Lenel (Irmgard) papers Edit

Summary

Identifier
0212
Finding Aid Author
Rebecca Hirsch
Finding Aid Date
June 2010
Description Rules
Describing Archives: A Content Standard
Sponsor
The processing of this collection and the creation of this finding aid was funded by the generous support of the National Historic Publications and Records Commission.

Dates

  • 1912 – 1999 (Creation)

Extents

  • 12.17 Linear Feet (Whole)
    16 boxes

Agent Links

Subjects

Notes

  • Preferred Citation

    [Box/folder# or item name], Irmgard Lenel papers, Collection no. 0212, Special Collections, USC Libraries, University of Southern California.

  • Biographical Note

    Irmgard Lenel was born in Manheim, Germany, on July 1, 1901, to the manufacturer Richard Lenel and his wife, Emilie (nee Maas).

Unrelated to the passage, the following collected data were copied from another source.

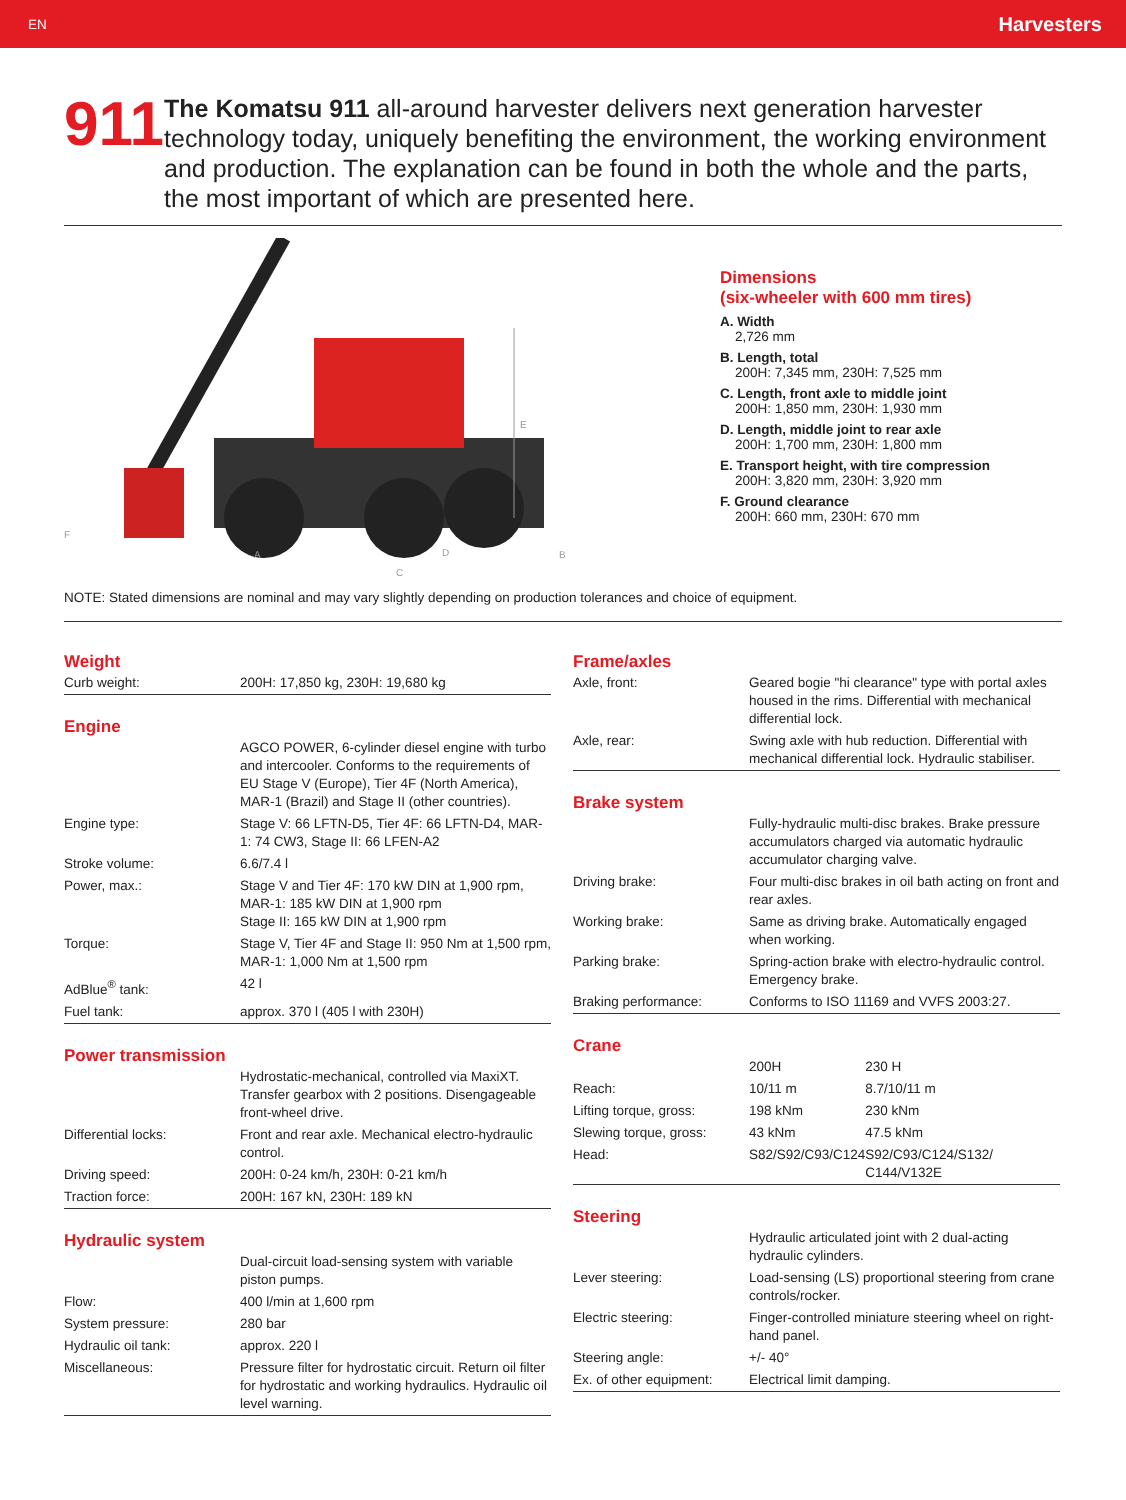EN Harvesters
911
The Komatsu 911 all-around harvester delivers next generation harvester technology today, uniquely benefiting the environment, the working environment and production. The explanation can be found in both the whole and the parts, the most important of which are presented here.
E
F
A
D
B
C
Dimensions
(six-wheeler with 600 mm tires)
A. Width
2,726 mm
B. Length, total
200H: 7,345 mm, 230H: 7,525 mm
C. Length, front axle to middle joint
200H: 1,850 mm, 230H: 1,930 mm
D. Length, middle joint to rear axle
200H: 1,700 mm, 230H: 1,800 mm
E. Transport height, with tire compression
200H: 3,820 mm, 230H: 3,920 mm
F. Ground clearance
200H: 660 mm, 230H: 670 mm
NOTE: Stated dimensions are nominal and may vary slightly depending on production tolerances and choice of equipment.
Weight
| Curb weight: | 200H: 17,850 kg, 230H: 19,680 kg |
Engine
| | AGCO POWER, 6-cylinder diesel engine with turbo and intercooler. Conforms to the requirements of EU Stage V (Europe), Tier 4F (North America), MAR-1 (Brazil) and Stage II (other countries). |
| Engine type: | Stage V: 66 LFTN-D5, Tier 4F: 66 LFTN-D4, MAR-1: 74 CW3, Stage II: 66 LFEN-A2 |
| Stroke volume: | 6.6/7.4 l |
| Power, max.: | Stage V and Tier 4F: 170 kW DIN at 1,900 rpm, MAR-1: 185 kW DIN at 1,900 rpm Stage II: 165 kW DIN at 1,900 rpm |
| Torque: | Stage V, Tier 4F and Stage II: 950 Nm at 1,500 rpm, MAR-1: 1,000 Nm at 1,500 rpm |
| AdBlue<sup>®</sup> tank: | 42 l |
| Fuel tank: | approx. 370 l (405 l with 230H) |
Power transmission
| | Hydrostatic-mechanical, controlled via MaxiXT. Transfer gearbox with 2 positions. Disengageable front-wheel drive. |
| Differential locks: | Front and rear axle. Mechanical electro-hydraulic control. |
| Driving speed: | 200H: 0-24 km/h, 230H: 0-21 km/h |
| Traction force: | 200H: 167 kN, 230H: 189 kN |
Hydraulic system
| | Dual-circuit load-sensing system with variable piston pumps. |
| Flow: | 400 l/min at 1,600 rpm |
| System pressure: | 280 bar |
| Hydraulic oil tank: | approx. 220 l |
| Miscellaneous: | Pressure filter for hydrostatic circuit. Return oil filter for hydrostatic and working hydraulics. Hydraulic oil level warning. |
Frame/axles
| Axle, front: | Geared bogie "hi clearance" type with portal axles housed in the rims. Differential with mechanical differential lock. |
| Axle, rear: | Swing axle with hub reduction. Differential with mechanical differential lock. Hydraulic stabiliser. |
Brake system
| | Fully-hydraulic multi-disc brakes. Brake pressure accumulators charged via automatic hydraulic accumulator charging valve. |
| Driving brake: | Four multi-disc brakes in oil bath acting on front and rear axles. |
| Working brake: | Same as driving brake. Automatically engaged when working. |
| Parking brake: | Spring-action brake with electro-hydraulic control. Emergency brake. |
| Braking performance: | Conforms to ISO 11169 and VVFS 2003:27. |
Crane
| | 200H | 230 H |
| Reach: | 10/11 m | 8.7/10/11 m |
| Lifting torque, gross: | 198 kNm | 230 kNm |
| Slewing torque, gross: | 43 kNm | 47.5 kNm |
| Head: | S82/S92/C93/C124 | S92/C93/C124/S132/ C144/V132E |
Steering
| | Hydraulic articulated joint with 2 dual-acting hydraulic cylinders. |
| Lever steering: | Load-sensing (LS) proportional steering from crane controls/rocker. |
| Electric steering: | Finger-controlled miniature steering wheel on right-hand panel. |
| Steering angle: | +/- 40° |
| Ex. of other equipment: | Electrical limit damping. |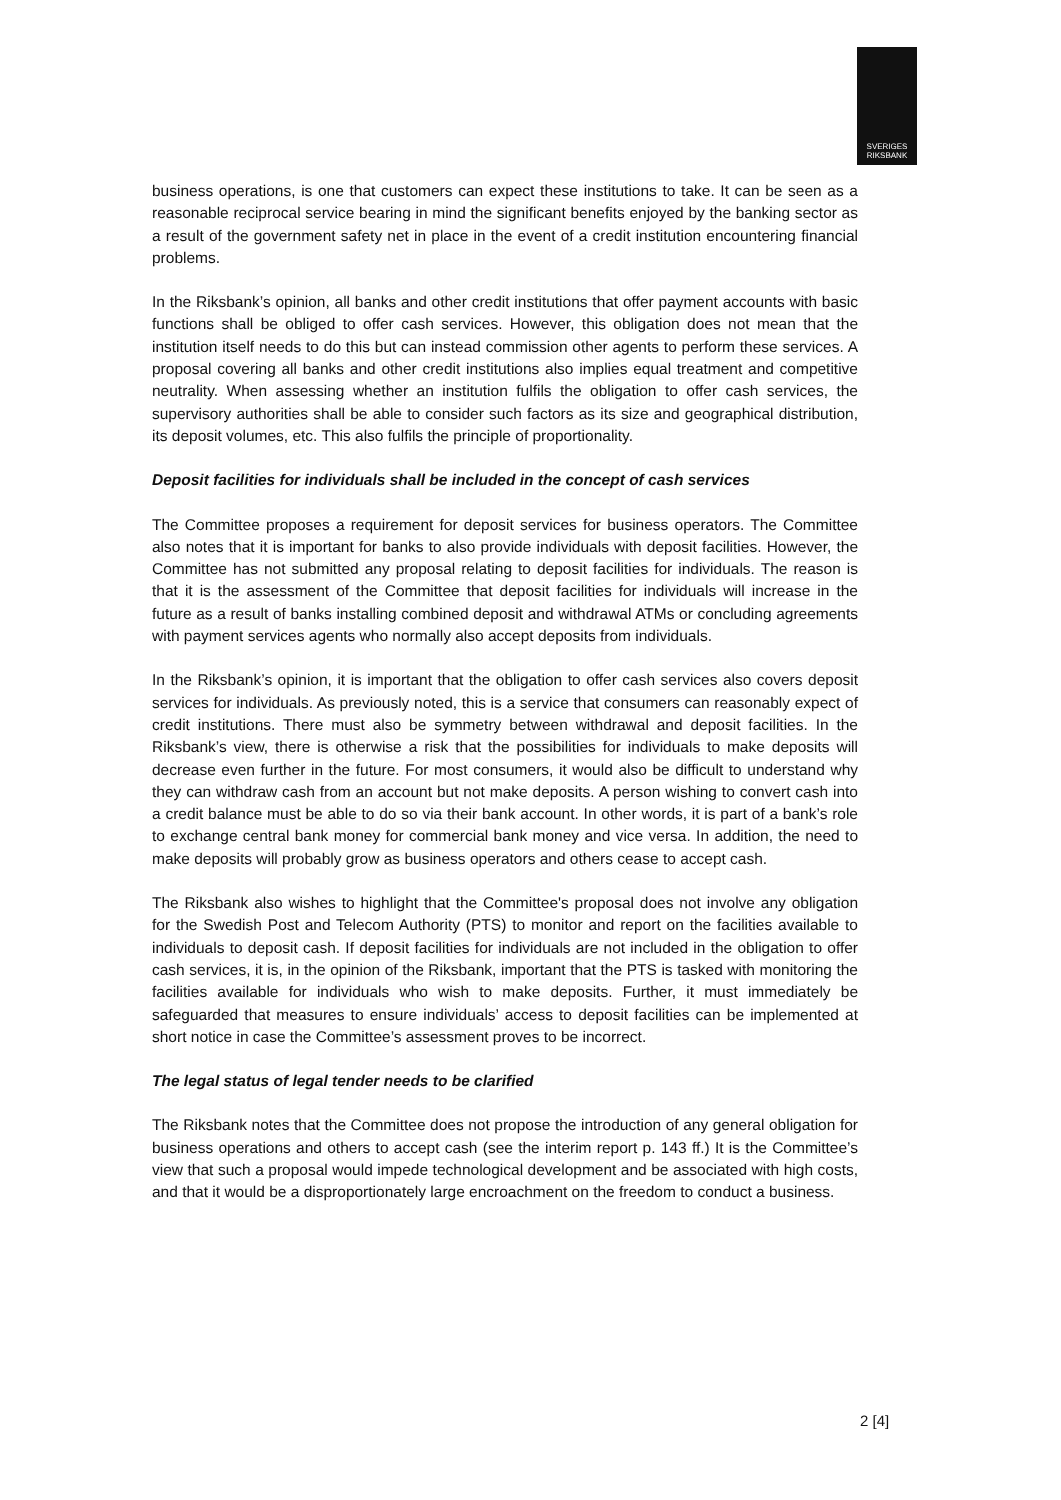SVERIGES
RIKSBANK
business operations, is one that customers can expect these institutions to take. It can be seen as a reasonable reciprocal service bearing in mind the significant benefits enjoyed by the banking sector as a result of the government safety net in place in the event of a credit institution encountering financial problems.
In the Riksbank’s opinion, all banks and other credit institutions that offer payment accounts with basic functions shall be obliged to offer cash services. However, this obligation does not mean that the institution itself needs to do this but can instead commission other agents to perform these services. A proposal covering all banks and other credit institutions also implies equal treatment and competitive neutrality. When assessing whether an institution fulfils the obligation to offer cash services, the supervisory authorities shall be able to consider such factors as its size and geographical distribution, its deposit volumes, etc. This also fulfils the principle of proportionality.
Deposit facilities for individuals shall be included in the concept of cash services
The Committee proposes a requirement for deposit services for business operators. The Committee also notes that it is important for banks to also provide individuals with deposit facilities. However, the Committee has not submitted any proposal relating to deposit facilities for individuals. The reason is that it is the assessment of the Committee that deposit facilities for individuals will increase in the future as a result of banks installing combined deposit and withdrawal ATMs or concluding agreements with payment services agents who normally also accept deposits from individuals.
In the Riksbank’s opinion, it is important that the obligation to offer cash services also covers deposit services for individuals. As previously noted, this is a service that consumers can reasonably expect of credit institutions. There must also be symmetry between withdrawal and deposit facilities. In the Riksbank’s view, there is otherwise a risk that the possibilities for individuals to make deposits will decrease even further in the future. For most consumers, it would also be difficult to understand why they can withdraw cash from an account but not make deposits. A person wishing to convert cash into a credit balance must be able to do so via their bank account. In other words, it is part of a bank’s role to exchange central bank money for commercial bank money and vice versa. In addition, the need to make deposits will probably grow as business operators and others cease to accept cash.
The Riksbank also wishes to highlight that the Committee's proposal does not involve any obligation for the Swedish Post and Telecom Authority (PTS) to monitor and report on the facilities available to individuals to deposit cash. If deposit facilities for individuals are not included in the obligation to offer cash services, it is, in the opinion of the Riksbank, important that the PTS is tasked with monitoring the facilities available for individuals who wish to make deposits. Further, it must immediately be safeguarded that measures to ensure individuals’ access to deposit facilities can be implemented at short notice in case the Committee’s assessment proves to be incorrect.
The legal status of legal tender needs to be clarified
The Riksbank notes that the Committee does not propose the introduction of any general obligation for business operations and others to accept cash (see the interim report p. 143 ff.) It is the Committee’s view that such a proposal would impede technological development and be associated with high costs, and that it would be a disproportionately large encroachment on the freedom to conduct a business.
2 [4]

Lenel was raised in Manheim, where she attended the Manheim School for Social Work, and after completing her training there she worked as a private secretary for Professor S.P. Altmann. After that, she spent a year attending The London School of Economics to improve her command of the English language. Upon her return to Germany in the mid-1920s, she spent three years as a magazine editor and then six working as a secretary for the publishing firm Ullstein Verlag.

    Lenel emigrated to the United States in 1937 and lived in New York City until 1941, when she moved to Santa Monica, California. While living in California, she held a number of secretarial and stenographer positions. She was naturalized in 1941, and worked at the Veterans Administration for six years. In 1947 she was let go on suspicion of disloyalty to the United States. She appealed her dismissal and was found to have been unjustly terminated. After her hearing, she became active in the defense of others charged with performing un-American activities. Lenel never married, and had no children. She passed away in Santa Monica in November 2001.

  • Languague of Materials

    While most of the collection is in English, a significant portion of it is in German, including almost all of Lenel's correspondence, papers and photographs from before she moved to the United States in 1937. After emigrating, she began writing her correspondence and notes in English. However, some of her later correspondence, usually with her family, is also in German.

  • Scope and Content

    This collection includes the personal and business correspondence, photographs, and personal papers of Irmgard Lenel from both her life in Germany and from after her immigration to the United States in 1938. In addition, the collection documents her prolific political activity (predominantly in the form of writing letters to politicians and other officials and Letters to the Editor) and her interest in a number of political movements, including the curtailment of civil liberties during the McCarthy era, and the civil rights, disarmament, and anti-war movements. Political groups Lenel was actively involved in include the Friends Committee on Legislation (FCL), Women for Legislative Action (WLA), and Women's International League for Peace and Freedom (WILPF). One of Lenel's good friends and correspondents was Dorothy Healey, the long-time head of the Communist Party in Los Angeles, and much of the collection reflects Lenel's socialist leanings.

  • Conditions Governing Use

    The collection contains published materials; researchers are reminded of the copyright restrictions imposed by publishers on reusing their articles and parts of books. It is the responsibility of researchers to acquire permission from publishers when reusing such materials. The copyright to unpublished materials belongs to the heirs of the writers. Permission to publish, quote, or reproduce must be secured from the repository and the copyright holder.

  • Conditions Governing Access

    COLLECTION STORED OFF-SITE. Advance notice required for access.

  • Abstract

    This collection contains the papers of Irmgard Lenel, who was born in Germany in 1901 and who immigrated to the United States in 1937. She was a politically active socialist involved with groups like Women for Legislative Action and the Friends Committee on Legislation. Her papers include correspondence, photographs, legal papers, and some periodical publications.